Rets - O estudo indica que cerca de um terço da arrecadação dos abrigos não-governamentais vem de recursos públicos. Seria o caso desta verba ser direcionada para instituições públicas?
Enid Rocha - Acho que não. A gente pretende mostrar que a contribuição dos recursos públicos deveria ser maior para os abrigos não-governamentais. Deveria existir uma política de financiamento para essas instituições porque a criança em situação de risco é público prioritário do Estado. A criança é por excelência o público da Política Nacional de Assistência Social (PNAS). A própria Constituição diz que é dever da família, do Estado e da sociedade cuidar do bem-estar da criança e do adolescente. Esse não é um problema só do governo ou só da sociedade.

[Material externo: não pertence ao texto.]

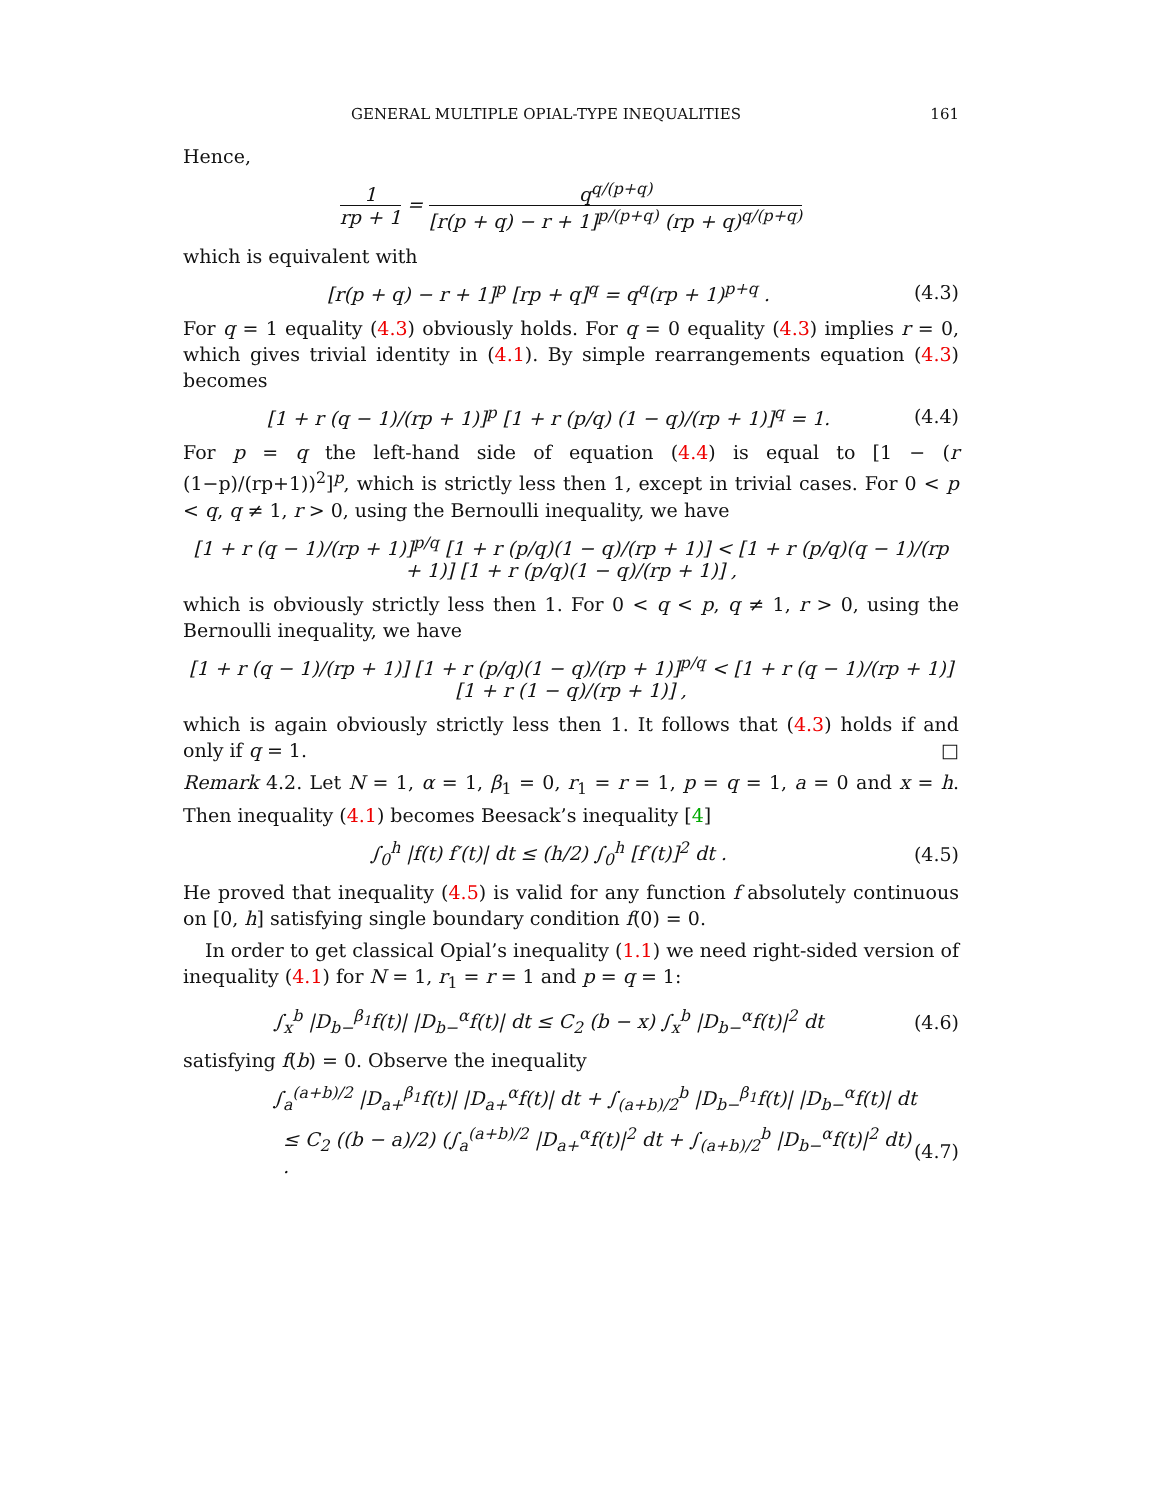GENERAL MULTIPLE OPIAL-TYPE INEQUALITIES 161
Hence,
1 rp + 1 = q<sup>q/(p+q)</sup> [r(p + q) − r + 1]<sup>p/(p+q)</sup> (rp + q)<sup>q/(p+q)</sup>
which is equivalent with
[r(p + q) − r + 1]<sup>p</sup> [rp + q]<sup>q</sup> = q<sup>q</sup>(rp + 1)<sup>p+q</sup> .
(4.3)
For q = 1 equality (4.3) obviously holds. For q = 0 equality (4.3) implies r = 0, which gives trivial identity in (4.1). By simple rearrangements equation (4.3) becomes
[1 + r (q − 1)/(rp + 1)]<sup>p</sup> [1 + r (p/q) (1 − q)/(rp + 1)]<sup>q</sup> = 1.
(4.4)
For p = q the left-hand side of equation (4.4) is equal to [1 − (r (1−p)/(rp+1))<sup>2</sup>]<sup>p</sup>, which is strictly less then 1, except in trivial cases. For 0 < p < q, q ≠ 1, r > 0, using the Bernoulli inequality, we have
[1 + r (q − 1)/(rp + 1)]<sup>p/q</sup> [1 + r (p/q)(1 − q)/(rp + 1)] < [1 + r (p/q)(q − 1)/(rp + 1)] [1 + r (p/q)(1 − q)/(rp + 1)] ,
which is obviously strictly less then 1. For 0 < q < p, q ≠ 1, r > 0, using the Bernoulli inequality, we have
[1 + r (q − 1)/(rp + 1)] [1 + r (p/q)(1 − q)/(rp + 1)]<sup>p/q</sup> < [1 + r (q − 1)/(rp + 1)] [1 + r (1 − q)/(rp + 1)] ,
which is again obviously strictly less then 1. It follows that (4.3) holds if and only if q = 1. □
Remark 4.2. Let N = 1, α = 1, β<sub>1</sub> = 0, r<sub>1</sub> = r = 1, p = q = 1, a = 0 and x = h. Then inequality (4.1) becomes Beesack’s inequality [4]
∫<sub>0</sub><sup>h</sup> |f(t) f′(t)| dt ≤ (h/2) ∫<sub>0</sub><sup>h</sup> [f′(t)]<sup>2</sup> dt .
(4.5)
He proved that inequality (4.5) is valid for any function f absolutely continuous on [0, h] satisfying single boundary condition f(0) = 0.
In order to get classical Opial’s inequality (1.1) we need right-sided version of inequality (4.1) for N = 1, r<sub>1</sub> = r = 1 and p = q = 1:
∫<sub>x</sub><sup>b</sup> |D<sub>b−</sub><sup>β<sub>1</sub></sup>f(t)| |D<sub>b−</sub><sup>α</sup>f(t)| dt ≤ C<sub>2</sub> (b − x) ∫<sub>x</sub><sup>b</sup> |D<sub>b−</sub><sup>α</sup>f(t)|<sup>2</sup> dt
(4.6)
satisfying f(b) = 0. Observe the inequality
∫<sub>a</sub><sup>(a+b)/2</sup> |D<sub>a+</sub><sup>β<sub>1</sub></sup>f(t)| |D<sub>a+</sub><sup>α</sup>f(t)| dt + ∫<sub>(a+b)/2</sub><sup>b</sup> |D<sub>b−</sub><sup>β<sub>1</sub></sup>f(t)| |D<sub>b−</sub><sup>α</sup>f(t)| dt
≤ C<sub>2</sub> ((b − a)/2) (∫<sub>a</sub><sup>(a+b)/2</sup> |D<sub>a+</sub><sup>α</sup>f(t)|<sup>2</sup> dt + ∫<sub>(a+b)/2</sub><sup>b</sup> |D<sub>b−</sub><sup>α</sup>f(t)|<sup>2</sup> dt) .
(4.7)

E o que a gente vê é que quem mais cuida é a sociedade, como as instituições não-governamentais. O que se mostra importante é que o governo também cumpra sua parte, com políticas de financiamento.
Rets - A senhora acredita que alguns destes abrigos, tanto governamentais como não-governamentais, não contribuem como poderiam, a fim de que seja mantida uma demanda constante de investimentos no setor?
Enid Rocha - Não, acredito que não. Acho que esse não é o fator mais importante do problema. Toda a história de proteção à criança e ao adolescente no Brasil esteve sempre ligada à Igreja, a um atendimento da sociedade. O Estado demorou a entrar nesta área. Se a gente tem hoje esse quadro de mais abrigos não-governamentais, é reflexo de um descuido, uma desatenção do Estado. É uma questão que tem muito apelo na sociedade, que acabou assumindo uma função que é mais do Estado.
Rets - A senhora indica que outro fator do afastamento da criança da convivência familiar seria o excesso da prática da adoção, ao invés de se usarem outros recursos que não quebrem de vez o vínculo da criança com sua família natural...
Enid Rocha - O que nós indicamos é que existem outras modalidades de abrigamento. Quando a criança vai para a instituição de abrigo, nós chamamos de abrigamento institucional. Existem formas alternativas, que a gente chama de acolhimento familiar. Ao invés de a criança ficar em uma instituição, existe a opção de famílias voluntárias acolherem essa criança durante o período que for necessário. Mas aqui no Brasil estas medidas ainda são muito incipientes. Existem em alguns estados, mas não existe uma política, um apoio para que isso seja mais freqüente.
A questão da adoção é ao contrário. No senso comum, as pessoas acreditam que os abrigos estão lotados de crianças para serem adotadas, que são órfãos, que não têm famílias. No entanto, a nossa pesquisa indica que 87% das crianças abrigadas têm família, e metade tem vínculo com a família, que visita e se faz presente. Das crianças abrigadas, só 10,7% poderiam ser adotadas. A criança para ser adotada precisa ser totalmente destituída do poder da família natural.
Rets - O centro da questão seria então a reorientação do trabalho dos abrigos?
Enid Rocha - Do trabalho dos abrigos e do apoio à família. Mas não só dos abrigos, mas também do Judiciário e das autoridades responsáveis pela aplicação da medida de abrigo. Em um questionário da nossa pesquisa em que os representantes dos abrigos selecionavam três instituições que mais intermediavam o abrigamento, o Conselho Tutelar aparecia em 88% das listas, e as Varas de Família, em 85%. Existe uma utilização indiscriminada dessa medida.